▶ Request: Reproduce every line of the records below without alteration, omitting the pictures from your answer.

[Begin Information given]

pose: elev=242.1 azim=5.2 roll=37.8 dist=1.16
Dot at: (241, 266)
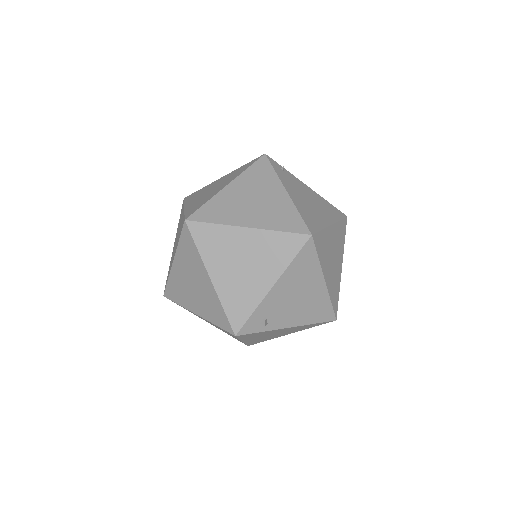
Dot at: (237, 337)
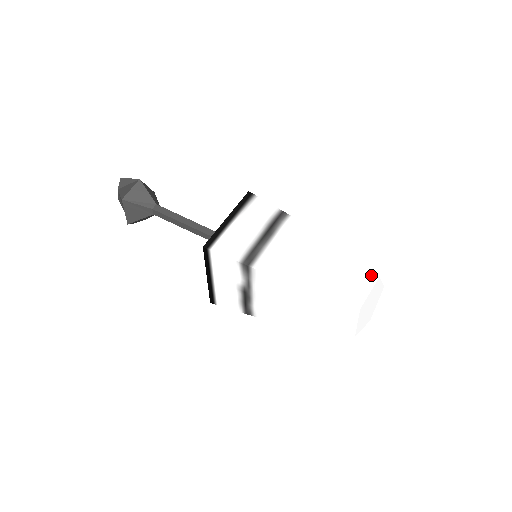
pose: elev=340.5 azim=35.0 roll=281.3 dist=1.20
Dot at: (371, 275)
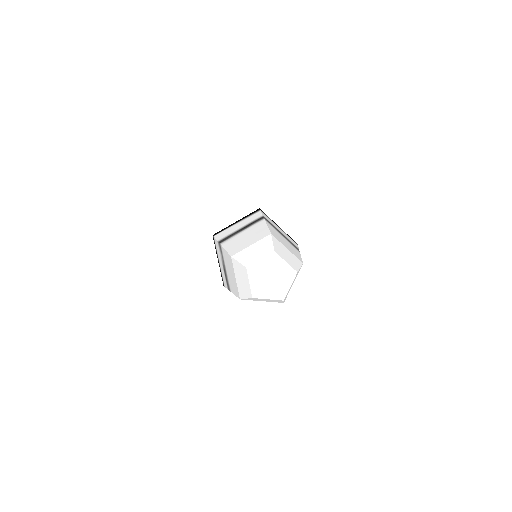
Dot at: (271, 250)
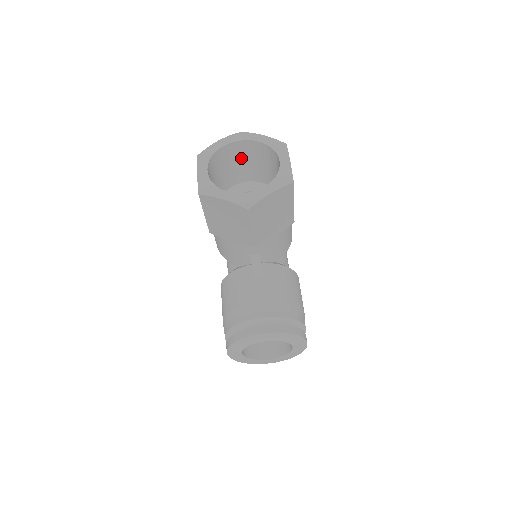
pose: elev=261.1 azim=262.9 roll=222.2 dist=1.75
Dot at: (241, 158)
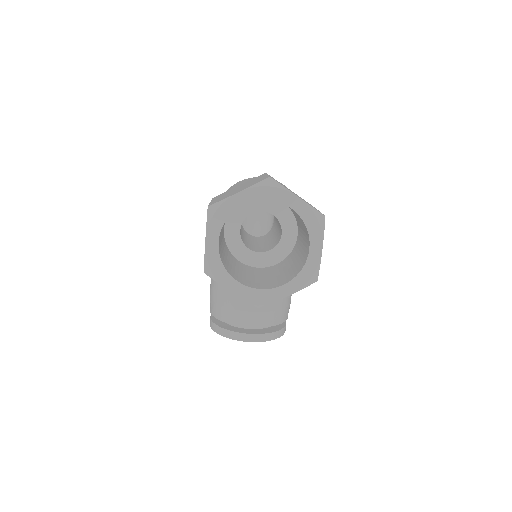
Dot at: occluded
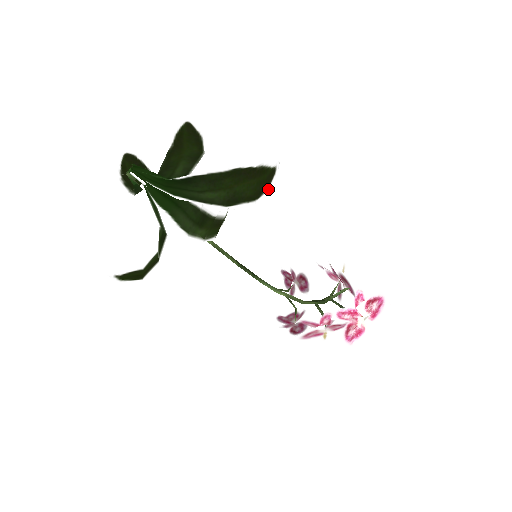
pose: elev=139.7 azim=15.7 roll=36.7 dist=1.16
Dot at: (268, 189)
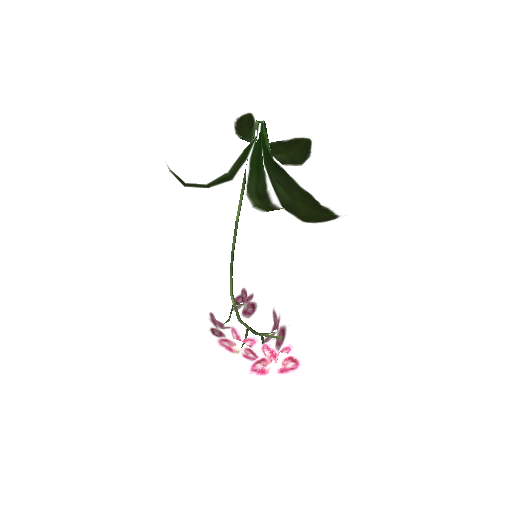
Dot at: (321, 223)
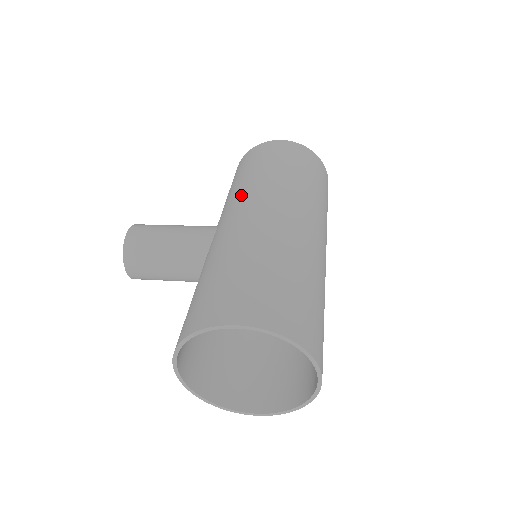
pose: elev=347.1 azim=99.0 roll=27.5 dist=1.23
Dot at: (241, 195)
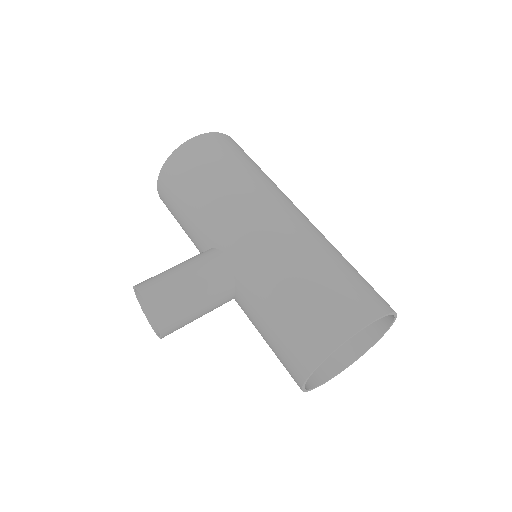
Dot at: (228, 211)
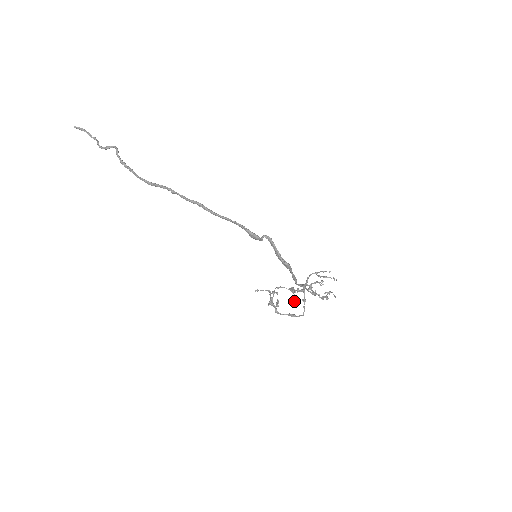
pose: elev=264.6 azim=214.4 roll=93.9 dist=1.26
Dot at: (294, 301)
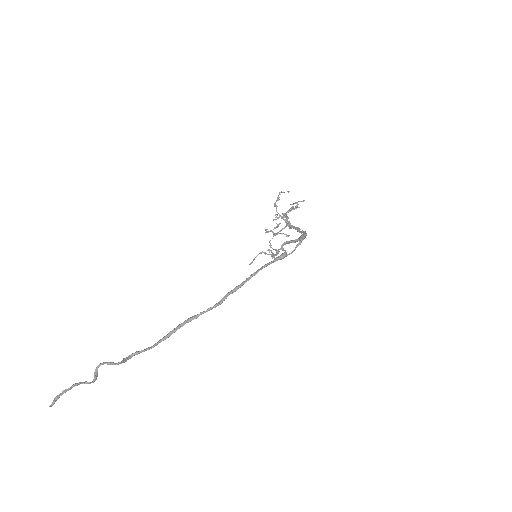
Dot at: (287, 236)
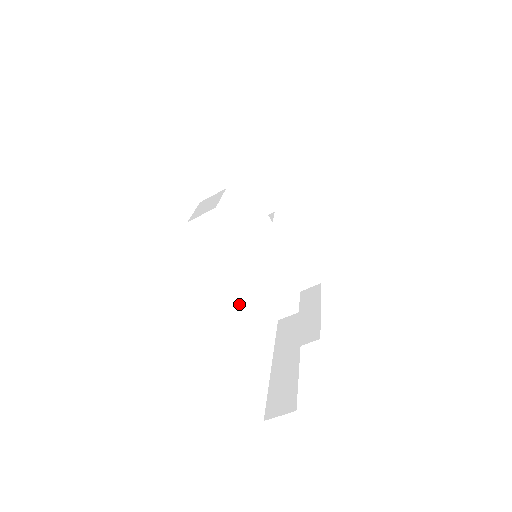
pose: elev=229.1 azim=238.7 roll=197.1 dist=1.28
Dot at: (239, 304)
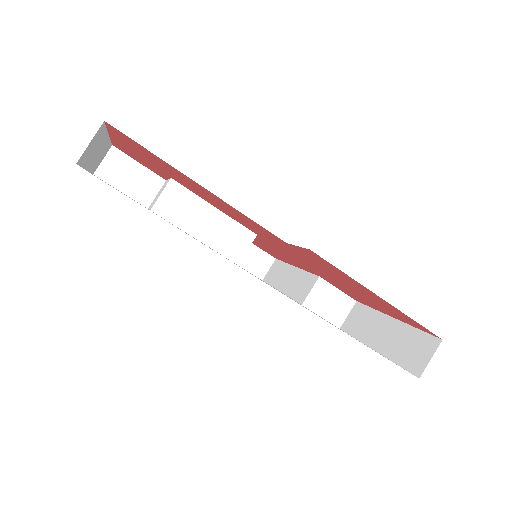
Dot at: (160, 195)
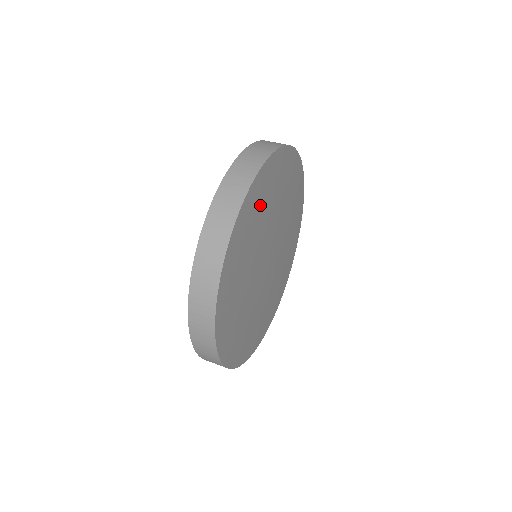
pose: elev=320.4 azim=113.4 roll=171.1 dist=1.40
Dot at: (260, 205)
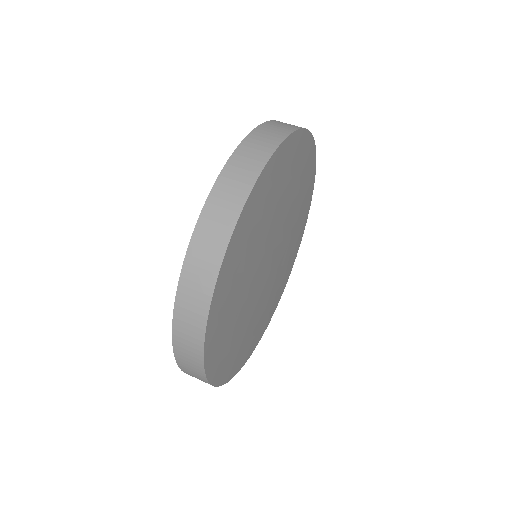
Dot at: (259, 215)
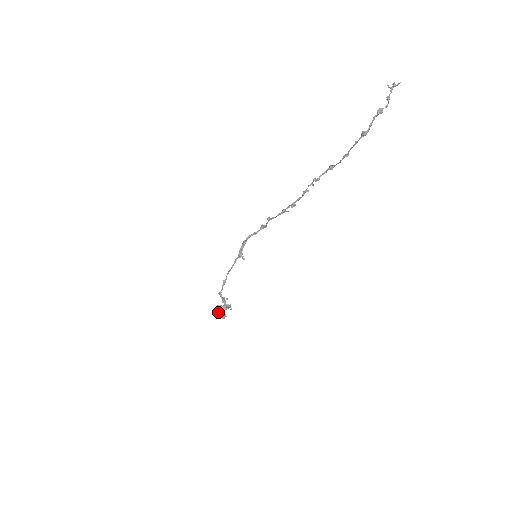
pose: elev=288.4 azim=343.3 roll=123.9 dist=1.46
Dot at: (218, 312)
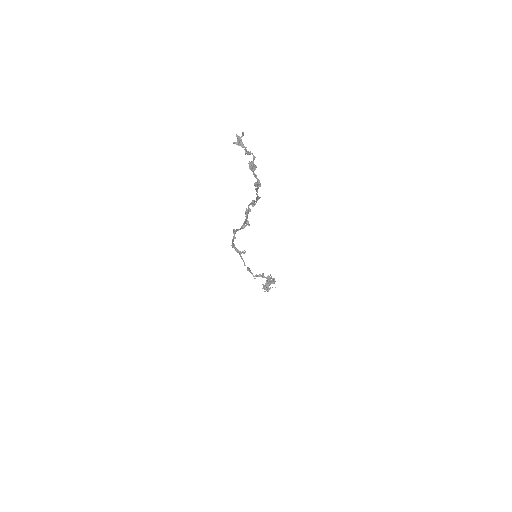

[End Information given]

▶ The output:
pose: elev=242.1 azim=5.2 roll=37.8 dist=1.16
Dot at: (241, 266)
Dot at: (237, 337)
pose: elev=340.5 azim=35.0 roll=281.3 dist=1.20
Dot at: (371, 275)
Dot at: (271, 250)
pose: elev=261.1 azim=262.9 roll=222.2 dist=1.75
Dot at: (241, 158)
Dot at: occluded
pose: elev=139.7 azim=15.7 roll=36.7 dist=1.16
Dot at: (268, 189)
Dot at: (321, 223)
pose: elev=347.1 azim=99.0 roll=27.5 dist=1.23
Dot at: (241, 195)
Dot at: (228, 211)
pose: elev=264.6 azim=214.4 roll=93.9 dist=1.26
Dot at: (294, 301)
Dot at: (287, 236)
pose: elev=229.1 azim=238.7 roll=197.1 dist=1.28
Dot at: (239, 304)
Dot at: (160, 195)
pose: elev=320.4 azim=113.4 roll=171.1 dist=1.40
Dot at: (260, 205)
Dot at: (259, 215)
pose: elev=288.4 azim=343.3 roll=123.9 dist=1.46
Dot at: (218, 312)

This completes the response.